AIM OF THE TASK:
Where the material below has a line containing "#4d4e52; stroke-width: 3;", start repeating exactly, and keep going through the line containing "middle; stroke-width: 4;", with no other lines.

SOURCE INFORMATION:
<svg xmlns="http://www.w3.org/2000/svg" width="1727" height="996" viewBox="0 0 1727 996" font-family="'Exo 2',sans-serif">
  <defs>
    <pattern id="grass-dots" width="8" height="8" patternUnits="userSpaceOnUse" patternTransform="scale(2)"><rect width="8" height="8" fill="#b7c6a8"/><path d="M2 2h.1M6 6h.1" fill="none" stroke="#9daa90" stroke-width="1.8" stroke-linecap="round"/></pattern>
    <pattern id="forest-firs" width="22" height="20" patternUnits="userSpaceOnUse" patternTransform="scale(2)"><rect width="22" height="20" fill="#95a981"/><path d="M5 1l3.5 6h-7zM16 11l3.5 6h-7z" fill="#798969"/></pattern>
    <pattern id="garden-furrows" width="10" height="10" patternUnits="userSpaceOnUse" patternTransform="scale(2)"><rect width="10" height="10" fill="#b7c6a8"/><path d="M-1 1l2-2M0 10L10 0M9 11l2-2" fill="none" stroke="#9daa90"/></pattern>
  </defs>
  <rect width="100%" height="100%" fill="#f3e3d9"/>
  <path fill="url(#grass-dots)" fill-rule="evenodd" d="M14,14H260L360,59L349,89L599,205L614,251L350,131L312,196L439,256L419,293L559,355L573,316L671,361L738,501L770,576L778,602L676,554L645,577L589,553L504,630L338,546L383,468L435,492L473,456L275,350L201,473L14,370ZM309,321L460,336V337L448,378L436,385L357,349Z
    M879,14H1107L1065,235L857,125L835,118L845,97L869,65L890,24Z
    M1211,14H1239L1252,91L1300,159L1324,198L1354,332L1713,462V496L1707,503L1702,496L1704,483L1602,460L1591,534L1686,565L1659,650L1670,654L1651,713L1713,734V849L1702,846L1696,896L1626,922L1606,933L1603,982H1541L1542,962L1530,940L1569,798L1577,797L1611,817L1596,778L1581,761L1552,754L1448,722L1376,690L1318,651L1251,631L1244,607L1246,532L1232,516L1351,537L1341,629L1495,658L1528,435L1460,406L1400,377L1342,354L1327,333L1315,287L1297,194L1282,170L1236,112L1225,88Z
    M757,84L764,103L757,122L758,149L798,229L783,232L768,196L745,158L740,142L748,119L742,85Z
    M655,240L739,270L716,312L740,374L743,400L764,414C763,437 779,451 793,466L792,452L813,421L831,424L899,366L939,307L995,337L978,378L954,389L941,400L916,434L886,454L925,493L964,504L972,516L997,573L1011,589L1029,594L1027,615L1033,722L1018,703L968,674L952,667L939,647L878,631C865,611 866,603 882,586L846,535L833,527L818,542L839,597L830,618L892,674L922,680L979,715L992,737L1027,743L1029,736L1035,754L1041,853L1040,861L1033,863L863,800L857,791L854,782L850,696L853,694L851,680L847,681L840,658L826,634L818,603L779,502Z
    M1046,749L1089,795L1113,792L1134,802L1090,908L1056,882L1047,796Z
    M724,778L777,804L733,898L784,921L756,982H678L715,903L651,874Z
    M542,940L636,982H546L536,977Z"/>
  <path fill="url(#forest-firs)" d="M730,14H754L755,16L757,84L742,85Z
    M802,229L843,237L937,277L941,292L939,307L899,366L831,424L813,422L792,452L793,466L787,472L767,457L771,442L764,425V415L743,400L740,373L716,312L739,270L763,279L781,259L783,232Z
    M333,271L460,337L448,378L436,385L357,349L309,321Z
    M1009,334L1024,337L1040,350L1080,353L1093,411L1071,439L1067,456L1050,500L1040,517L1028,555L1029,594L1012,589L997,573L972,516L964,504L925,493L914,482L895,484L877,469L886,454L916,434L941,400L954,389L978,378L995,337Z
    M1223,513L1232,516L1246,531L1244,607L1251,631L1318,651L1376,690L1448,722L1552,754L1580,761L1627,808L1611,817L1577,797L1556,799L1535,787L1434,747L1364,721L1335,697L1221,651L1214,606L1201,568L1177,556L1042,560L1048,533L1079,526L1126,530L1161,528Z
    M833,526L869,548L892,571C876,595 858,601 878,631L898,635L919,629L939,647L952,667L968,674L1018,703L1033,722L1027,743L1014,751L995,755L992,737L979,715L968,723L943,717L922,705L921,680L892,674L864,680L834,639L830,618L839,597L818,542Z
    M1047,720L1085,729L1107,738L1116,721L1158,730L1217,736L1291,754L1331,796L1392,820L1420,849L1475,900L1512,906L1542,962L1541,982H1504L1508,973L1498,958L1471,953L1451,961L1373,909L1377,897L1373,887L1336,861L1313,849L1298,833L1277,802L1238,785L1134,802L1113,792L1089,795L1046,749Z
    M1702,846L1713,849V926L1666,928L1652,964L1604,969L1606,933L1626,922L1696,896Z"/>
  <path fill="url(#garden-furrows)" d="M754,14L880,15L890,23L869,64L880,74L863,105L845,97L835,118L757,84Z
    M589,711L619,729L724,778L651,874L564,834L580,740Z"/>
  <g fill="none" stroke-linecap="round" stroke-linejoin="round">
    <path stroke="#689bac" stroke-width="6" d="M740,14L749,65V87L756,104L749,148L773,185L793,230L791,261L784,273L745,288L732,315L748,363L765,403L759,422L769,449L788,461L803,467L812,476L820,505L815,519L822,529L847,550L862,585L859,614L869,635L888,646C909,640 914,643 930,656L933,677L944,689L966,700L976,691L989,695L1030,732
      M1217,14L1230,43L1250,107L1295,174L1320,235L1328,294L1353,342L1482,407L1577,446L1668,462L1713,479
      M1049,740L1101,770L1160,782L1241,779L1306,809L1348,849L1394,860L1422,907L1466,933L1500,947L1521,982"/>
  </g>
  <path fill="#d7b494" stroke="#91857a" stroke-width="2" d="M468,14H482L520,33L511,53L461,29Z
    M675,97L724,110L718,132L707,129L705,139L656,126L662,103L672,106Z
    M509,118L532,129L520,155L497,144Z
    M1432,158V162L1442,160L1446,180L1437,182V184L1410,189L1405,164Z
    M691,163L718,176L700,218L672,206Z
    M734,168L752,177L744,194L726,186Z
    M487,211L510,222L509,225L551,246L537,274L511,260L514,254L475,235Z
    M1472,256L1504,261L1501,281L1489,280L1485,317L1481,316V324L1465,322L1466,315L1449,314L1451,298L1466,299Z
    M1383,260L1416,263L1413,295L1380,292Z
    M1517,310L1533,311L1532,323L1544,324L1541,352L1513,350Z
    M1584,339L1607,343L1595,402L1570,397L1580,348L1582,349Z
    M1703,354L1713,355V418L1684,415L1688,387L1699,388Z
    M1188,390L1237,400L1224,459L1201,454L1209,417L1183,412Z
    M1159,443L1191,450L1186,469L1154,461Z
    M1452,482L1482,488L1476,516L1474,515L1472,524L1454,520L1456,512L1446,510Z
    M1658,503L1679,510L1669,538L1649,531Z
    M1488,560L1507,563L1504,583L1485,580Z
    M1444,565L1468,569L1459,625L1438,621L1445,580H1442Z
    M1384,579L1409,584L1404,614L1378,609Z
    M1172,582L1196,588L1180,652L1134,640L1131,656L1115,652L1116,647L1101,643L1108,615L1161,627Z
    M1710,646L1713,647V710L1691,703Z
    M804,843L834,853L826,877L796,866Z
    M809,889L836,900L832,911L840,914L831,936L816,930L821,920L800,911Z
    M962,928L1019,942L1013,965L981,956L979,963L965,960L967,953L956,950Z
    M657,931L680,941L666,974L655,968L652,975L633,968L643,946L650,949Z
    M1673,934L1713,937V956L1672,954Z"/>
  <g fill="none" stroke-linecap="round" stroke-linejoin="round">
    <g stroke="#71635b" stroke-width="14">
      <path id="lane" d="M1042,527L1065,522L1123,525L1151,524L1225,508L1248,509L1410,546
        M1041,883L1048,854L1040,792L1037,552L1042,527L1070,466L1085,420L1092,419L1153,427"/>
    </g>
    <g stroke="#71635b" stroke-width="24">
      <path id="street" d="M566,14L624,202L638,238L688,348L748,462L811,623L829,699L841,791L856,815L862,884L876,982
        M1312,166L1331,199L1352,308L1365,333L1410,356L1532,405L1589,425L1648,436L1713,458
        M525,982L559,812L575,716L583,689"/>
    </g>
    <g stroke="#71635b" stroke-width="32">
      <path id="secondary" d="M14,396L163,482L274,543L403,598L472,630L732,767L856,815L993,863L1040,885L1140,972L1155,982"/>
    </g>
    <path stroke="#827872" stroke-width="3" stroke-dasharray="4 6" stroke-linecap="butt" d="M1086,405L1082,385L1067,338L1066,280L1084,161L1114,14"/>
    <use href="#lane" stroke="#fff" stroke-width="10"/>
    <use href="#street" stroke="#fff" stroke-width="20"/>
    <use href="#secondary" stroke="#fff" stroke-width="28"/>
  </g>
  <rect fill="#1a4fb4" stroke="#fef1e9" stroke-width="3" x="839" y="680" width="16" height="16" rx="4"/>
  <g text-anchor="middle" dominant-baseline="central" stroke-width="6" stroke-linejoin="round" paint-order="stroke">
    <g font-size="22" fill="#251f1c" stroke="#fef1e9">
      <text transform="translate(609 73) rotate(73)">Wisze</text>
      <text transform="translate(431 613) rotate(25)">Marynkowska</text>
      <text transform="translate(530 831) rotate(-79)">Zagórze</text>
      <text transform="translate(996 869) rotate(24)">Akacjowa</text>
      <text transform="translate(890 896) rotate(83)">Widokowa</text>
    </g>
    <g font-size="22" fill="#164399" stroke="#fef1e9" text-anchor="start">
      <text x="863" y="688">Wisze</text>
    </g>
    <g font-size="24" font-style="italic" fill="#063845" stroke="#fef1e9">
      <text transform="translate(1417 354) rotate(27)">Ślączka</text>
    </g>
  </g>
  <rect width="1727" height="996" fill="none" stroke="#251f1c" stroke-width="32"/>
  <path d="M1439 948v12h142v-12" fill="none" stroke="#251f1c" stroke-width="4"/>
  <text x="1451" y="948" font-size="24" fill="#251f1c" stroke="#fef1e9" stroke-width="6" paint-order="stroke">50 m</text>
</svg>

---

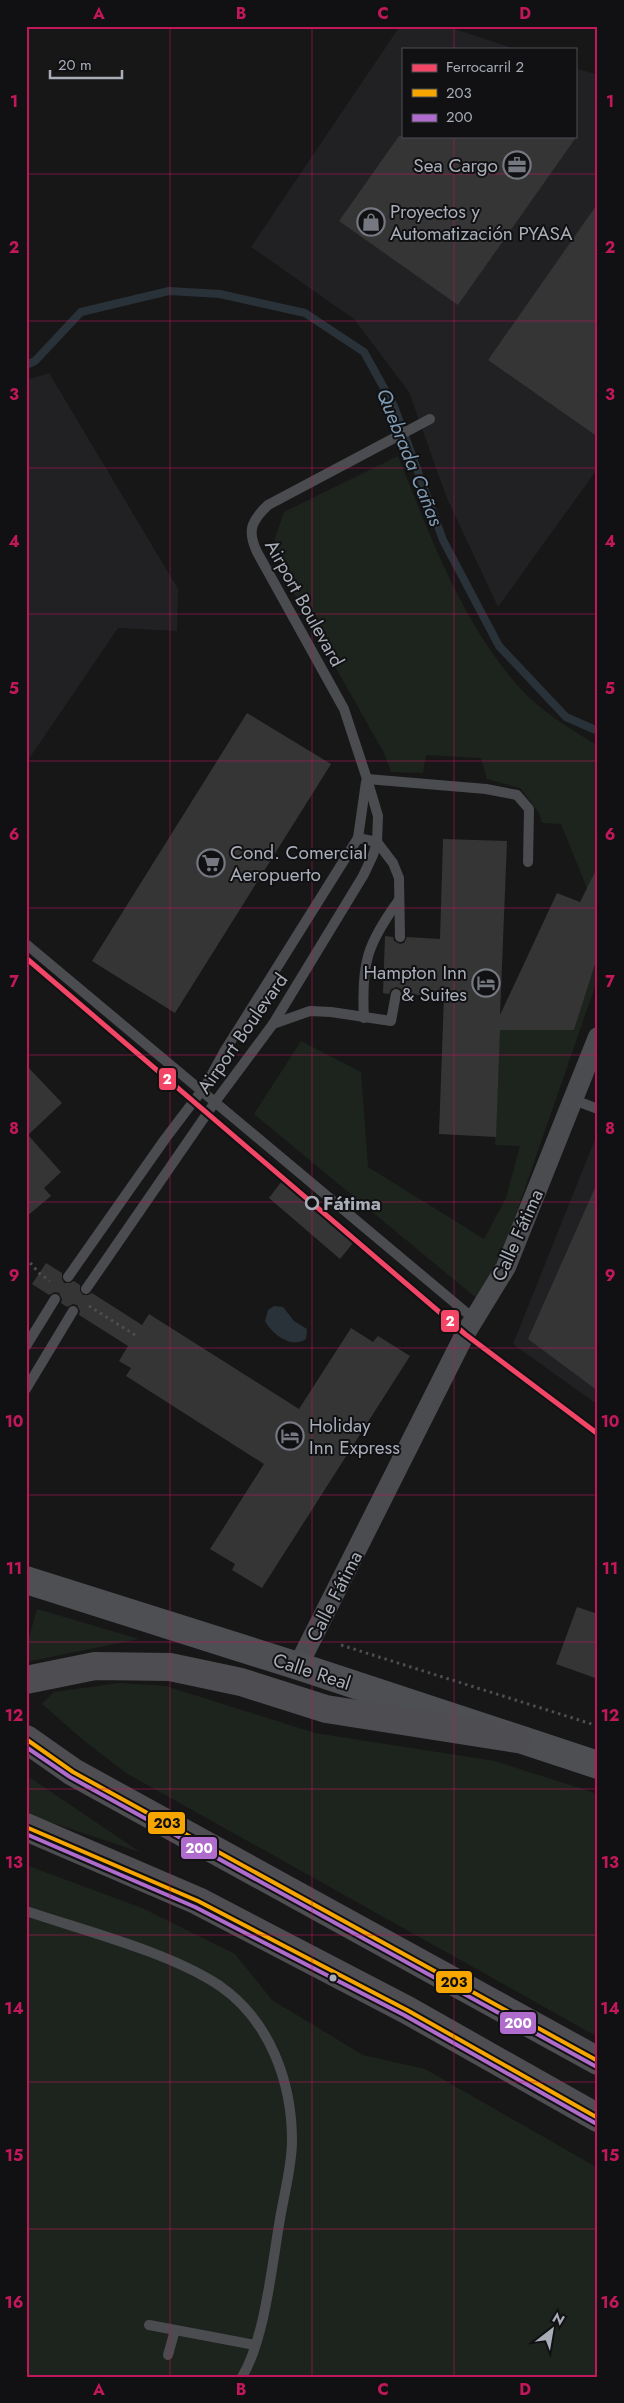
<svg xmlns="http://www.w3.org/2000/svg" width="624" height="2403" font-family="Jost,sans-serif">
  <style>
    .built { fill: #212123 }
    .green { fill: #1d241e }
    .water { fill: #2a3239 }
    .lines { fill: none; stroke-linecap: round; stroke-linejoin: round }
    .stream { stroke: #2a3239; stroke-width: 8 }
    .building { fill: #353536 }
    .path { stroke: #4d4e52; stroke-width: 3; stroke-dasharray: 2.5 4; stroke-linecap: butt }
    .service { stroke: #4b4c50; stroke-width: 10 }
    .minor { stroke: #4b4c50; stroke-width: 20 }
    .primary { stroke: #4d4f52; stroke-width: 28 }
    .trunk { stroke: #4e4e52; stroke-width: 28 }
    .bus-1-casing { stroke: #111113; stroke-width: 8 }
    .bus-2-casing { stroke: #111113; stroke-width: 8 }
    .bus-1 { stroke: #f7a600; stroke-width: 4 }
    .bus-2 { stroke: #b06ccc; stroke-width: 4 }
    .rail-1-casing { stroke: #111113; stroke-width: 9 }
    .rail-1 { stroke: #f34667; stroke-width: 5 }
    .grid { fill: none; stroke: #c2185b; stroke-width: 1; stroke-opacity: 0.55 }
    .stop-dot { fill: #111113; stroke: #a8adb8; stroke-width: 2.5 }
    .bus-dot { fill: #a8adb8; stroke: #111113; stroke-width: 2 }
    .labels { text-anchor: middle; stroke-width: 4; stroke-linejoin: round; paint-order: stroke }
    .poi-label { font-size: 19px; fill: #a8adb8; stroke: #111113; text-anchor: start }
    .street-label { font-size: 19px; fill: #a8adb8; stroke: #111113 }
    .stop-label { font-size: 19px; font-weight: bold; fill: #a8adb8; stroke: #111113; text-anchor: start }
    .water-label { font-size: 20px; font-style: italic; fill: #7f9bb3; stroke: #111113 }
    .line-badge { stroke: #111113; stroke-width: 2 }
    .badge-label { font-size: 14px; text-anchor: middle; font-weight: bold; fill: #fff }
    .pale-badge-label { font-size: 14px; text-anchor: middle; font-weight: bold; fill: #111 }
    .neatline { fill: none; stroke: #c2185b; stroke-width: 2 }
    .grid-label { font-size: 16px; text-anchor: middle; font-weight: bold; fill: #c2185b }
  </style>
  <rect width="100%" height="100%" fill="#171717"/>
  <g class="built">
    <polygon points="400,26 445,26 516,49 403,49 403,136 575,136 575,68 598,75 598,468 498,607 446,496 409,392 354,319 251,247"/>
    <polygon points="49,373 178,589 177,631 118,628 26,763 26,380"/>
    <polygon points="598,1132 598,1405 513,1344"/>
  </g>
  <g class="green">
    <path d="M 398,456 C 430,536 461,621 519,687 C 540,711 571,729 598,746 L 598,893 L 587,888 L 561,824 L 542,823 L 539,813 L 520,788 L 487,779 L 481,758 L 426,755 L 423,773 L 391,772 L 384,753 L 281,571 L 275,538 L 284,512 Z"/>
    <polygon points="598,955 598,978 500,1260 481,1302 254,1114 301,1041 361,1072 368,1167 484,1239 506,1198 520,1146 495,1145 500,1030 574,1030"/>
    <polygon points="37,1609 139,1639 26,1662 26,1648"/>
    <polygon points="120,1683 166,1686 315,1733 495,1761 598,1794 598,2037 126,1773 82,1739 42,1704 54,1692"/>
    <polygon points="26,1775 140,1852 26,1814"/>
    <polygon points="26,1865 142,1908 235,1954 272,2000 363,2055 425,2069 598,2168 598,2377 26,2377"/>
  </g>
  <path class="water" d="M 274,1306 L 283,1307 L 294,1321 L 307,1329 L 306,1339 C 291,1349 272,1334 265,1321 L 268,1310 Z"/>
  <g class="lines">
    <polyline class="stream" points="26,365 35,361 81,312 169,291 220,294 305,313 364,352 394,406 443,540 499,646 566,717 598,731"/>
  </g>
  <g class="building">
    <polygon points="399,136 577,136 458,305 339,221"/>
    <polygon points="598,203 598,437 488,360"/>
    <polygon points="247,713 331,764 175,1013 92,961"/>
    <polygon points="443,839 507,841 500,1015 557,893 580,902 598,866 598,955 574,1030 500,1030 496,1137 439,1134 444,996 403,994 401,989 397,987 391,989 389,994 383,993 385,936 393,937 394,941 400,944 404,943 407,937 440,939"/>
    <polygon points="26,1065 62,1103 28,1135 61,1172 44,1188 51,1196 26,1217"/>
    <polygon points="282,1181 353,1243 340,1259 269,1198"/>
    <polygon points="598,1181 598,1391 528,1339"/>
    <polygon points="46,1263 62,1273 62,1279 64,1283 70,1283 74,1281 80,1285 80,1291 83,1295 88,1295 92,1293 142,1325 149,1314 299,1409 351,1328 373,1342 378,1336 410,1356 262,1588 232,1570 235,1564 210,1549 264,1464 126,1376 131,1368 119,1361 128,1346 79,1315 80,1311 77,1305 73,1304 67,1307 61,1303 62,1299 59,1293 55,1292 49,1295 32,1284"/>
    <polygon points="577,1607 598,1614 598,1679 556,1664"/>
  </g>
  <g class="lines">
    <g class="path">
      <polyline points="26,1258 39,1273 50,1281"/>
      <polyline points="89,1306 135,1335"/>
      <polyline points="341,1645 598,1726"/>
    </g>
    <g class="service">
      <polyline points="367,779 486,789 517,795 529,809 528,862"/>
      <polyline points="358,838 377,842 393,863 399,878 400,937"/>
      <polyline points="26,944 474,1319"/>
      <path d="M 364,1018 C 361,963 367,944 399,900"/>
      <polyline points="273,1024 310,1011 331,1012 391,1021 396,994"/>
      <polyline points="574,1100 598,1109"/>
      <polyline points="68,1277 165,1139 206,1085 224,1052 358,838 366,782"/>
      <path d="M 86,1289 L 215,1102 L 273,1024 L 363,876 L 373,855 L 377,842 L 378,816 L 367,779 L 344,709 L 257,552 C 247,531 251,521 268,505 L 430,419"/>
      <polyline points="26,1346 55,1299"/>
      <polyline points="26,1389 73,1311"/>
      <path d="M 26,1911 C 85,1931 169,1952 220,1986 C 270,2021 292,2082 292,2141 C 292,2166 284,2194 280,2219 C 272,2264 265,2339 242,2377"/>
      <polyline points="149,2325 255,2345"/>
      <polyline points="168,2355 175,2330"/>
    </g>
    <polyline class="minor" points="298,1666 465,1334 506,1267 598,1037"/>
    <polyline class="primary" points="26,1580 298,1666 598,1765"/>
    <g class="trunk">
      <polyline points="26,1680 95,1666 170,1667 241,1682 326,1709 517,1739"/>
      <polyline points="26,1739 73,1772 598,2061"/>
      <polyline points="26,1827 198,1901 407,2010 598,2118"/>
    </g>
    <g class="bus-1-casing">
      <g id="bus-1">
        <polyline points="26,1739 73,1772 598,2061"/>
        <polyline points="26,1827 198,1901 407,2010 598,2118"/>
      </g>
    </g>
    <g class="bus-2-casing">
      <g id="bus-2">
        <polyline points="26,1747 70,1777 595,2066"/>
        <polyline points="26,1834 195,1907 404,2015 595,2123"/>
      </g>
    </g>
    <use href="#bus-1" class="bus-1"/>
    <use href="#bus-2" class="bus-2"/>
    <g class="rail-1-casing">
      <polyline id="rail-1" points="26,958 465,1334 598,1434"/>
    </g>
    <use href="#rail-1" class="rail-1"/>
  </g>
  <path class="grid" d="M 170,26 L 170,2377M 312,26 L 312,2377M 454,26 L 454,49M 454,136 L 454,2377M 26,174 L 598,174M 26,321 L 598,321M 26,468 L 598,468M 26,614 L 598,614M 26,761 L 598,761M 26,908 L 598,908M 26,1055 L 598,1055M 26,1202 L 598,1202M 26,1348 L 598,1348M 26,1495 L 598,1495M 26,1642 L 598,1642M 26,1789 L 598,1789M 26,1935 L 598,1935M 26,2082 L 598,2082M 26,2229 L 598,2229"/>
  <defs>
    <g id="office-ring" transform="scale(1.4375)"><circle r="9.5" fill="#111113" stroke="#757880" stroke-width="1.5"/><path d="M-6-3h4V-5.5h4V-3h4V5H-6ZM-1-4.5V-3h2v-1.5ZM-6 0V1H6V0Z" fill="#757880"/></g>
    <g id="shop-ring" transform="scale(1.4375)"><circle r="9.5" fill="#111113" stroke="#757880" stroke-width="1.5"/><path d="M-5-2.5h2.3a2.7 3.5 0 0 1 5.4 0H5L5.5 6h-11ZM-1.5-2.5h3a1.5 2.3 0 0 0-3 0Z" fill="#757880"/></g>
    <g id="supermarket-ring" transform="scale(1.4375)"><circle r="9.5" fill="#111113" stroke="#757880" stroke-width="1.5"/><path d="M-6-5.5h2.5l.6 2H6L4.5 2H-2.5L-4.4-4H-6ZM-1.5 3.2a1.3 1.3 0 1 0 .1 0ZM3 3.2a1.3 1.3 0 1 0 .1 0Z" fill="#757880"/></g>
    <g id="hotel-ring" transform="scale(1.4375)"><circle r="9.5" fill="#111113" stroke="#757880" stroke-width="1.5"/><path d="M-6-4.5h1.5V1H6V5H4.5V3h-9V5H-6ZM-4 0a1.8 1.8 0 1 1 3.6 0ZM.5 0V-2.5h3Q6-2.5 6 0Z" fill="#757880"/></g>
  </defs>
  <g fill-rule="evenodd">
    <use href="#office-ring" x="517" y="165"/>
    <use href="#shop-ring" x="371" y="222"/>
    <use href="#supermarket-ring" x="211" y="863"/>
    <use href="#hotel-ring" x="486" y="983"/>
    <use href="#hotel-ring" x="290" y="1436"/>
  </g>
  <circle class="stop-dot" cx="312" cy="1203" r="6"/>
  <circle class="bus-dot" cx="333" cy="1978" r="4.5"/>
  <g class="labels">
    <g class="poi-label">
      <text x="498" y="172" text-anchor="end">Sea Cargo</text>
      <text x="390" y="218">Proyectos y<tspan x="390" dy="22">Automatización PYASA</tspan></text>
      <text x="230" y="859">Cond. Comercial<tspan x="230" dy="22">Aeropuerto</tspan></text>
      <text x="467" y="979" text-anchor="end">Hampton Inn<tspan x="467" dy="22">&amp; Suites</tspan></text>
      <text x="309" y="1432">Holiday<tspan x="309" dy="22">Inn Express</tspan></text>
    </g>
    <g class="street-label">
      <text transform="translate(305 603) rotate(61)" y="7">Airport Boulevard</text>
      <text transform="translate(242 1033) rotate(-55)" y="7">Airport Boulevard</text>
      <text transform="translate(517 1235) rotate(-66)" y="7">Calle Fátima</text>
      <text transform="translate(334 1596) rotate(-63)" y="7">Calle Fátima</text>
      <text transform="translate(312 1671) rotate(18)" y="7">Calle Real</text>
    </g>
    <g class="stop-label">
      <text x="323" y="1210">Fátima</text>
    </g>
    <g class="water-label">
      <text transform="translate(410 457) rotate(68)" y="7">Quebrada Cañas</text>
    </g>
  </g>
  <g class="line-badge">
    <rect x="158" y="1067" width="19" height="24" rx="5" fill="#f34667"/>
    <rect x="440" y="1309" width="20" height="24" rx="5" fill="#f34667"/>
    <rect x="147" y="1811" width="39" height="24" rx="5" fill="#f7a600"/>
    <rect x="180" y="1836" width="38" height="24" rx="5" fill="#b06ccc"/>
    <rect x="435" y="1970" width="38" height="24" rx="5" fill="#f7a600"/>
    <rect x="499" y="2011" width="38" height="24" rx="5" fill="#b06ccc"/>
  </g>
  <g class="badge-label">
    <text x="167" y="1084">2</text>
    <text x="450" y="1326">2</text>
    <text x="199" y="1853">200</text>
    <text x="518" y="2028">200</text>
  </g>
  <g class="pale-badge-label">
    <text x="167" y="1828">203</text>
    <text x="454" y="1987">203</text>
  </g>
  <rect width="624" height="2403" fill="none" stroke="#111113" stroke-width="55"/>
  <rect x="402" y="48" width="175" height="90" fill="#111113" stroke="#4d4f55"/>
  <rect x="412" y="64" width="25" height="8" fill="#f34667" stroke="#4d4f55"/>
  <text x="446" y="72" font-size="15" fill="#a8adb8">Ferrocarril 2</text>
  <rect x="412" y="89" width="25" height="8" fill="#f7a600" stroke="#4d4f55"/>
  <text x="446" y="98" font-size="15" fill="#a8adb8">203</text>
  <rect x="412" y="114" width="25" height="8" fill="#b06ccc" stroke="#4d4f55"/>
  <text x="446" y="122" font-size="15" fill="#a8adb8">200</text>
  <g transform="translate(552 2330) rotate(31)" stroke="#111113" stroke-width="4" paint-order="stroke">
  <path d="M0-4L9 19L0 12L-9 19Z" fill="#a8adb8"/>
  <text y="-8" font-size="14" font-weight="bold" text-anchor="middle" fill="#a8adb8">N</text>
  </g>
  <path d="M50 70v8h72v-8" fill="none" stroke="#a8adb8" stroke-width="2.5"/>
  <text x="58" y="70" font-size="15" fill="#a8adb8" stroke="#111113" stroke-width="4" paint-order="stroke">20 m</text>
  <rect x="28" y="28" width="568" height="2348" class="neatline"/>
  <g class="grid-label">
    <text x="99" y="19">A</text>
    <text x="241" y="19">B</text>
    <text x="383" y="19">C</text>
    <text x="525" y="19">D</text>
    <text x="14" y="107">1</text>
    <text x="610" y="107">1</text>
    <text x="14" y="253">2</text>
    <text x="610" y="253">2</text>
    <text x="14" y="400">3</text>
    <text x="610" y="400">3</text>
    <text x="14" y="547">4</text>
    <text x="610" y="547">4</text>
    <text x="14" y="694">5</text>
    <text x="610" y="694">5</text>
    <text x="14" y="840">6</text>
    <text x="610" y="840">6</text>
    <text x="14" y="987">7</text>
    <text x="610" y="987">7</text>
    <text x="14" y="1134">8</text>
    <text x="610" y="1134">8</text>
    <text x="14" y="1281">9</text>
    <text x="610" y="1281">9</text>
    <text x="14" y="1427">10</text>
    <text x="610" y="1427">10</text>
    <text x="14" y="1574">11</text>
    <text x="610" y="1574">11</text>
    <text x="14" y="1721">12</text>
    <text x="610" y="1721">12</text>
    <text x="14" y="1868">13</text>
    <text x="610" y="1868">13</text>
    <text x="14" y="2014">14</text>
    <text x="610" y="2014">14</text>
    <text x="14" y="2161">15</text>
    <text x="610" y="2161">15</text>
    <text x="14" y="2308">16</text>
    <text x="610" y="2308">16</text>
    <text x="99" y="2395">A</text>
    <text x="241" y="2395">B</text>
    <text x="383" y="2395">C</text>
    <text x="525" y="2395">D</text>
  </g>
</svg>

EXPECTED ANSWER:
    .path { stroke: #4d4e52; stroke-width: 3; stroke-dasharray: 2.5 4; stroke-linecap: butt }
    .service { stroke: #4b4c50; stroke-width: 10 }
    .minor { stroke: #4b4c50; stroke-width: 20 }
    .primary { stroke: #4d4f52; stroke-width: 28 }
    .trunk { stroke: #4e4e52; stroke-width: 28 }
    .bus-1-casing { stroke: #111113; stroke-width: 8 }
    .bus-2-casing { stroke: #111113; stroke-width: 8 }
    .bus-1 { stroke: #f7a600; stroke-width: 4 }
    .bus-2 { stroke: #b06ccc; stroke-width: 4 }
    .rail-1-casing { stroke: #111113; stroke-width: 9 }
    .rail-1 { stroke: #f34667; stroke-width: 5 }
    .grid { fill: none; stroke: #c2185b; stroke-width: 1; stroke-opacity: 0.55 }
    .stop-dot { fill: #111113; stroke: #a8adb8; stroke-width: 2.5 }
    .bus-dot { fill: #a8adb8; stroke: #111113; stroke-width: 2 }
    .labels { text-anchor: middle; stroke-width: 4; stroke-linejoin: round; paint-order: stroke }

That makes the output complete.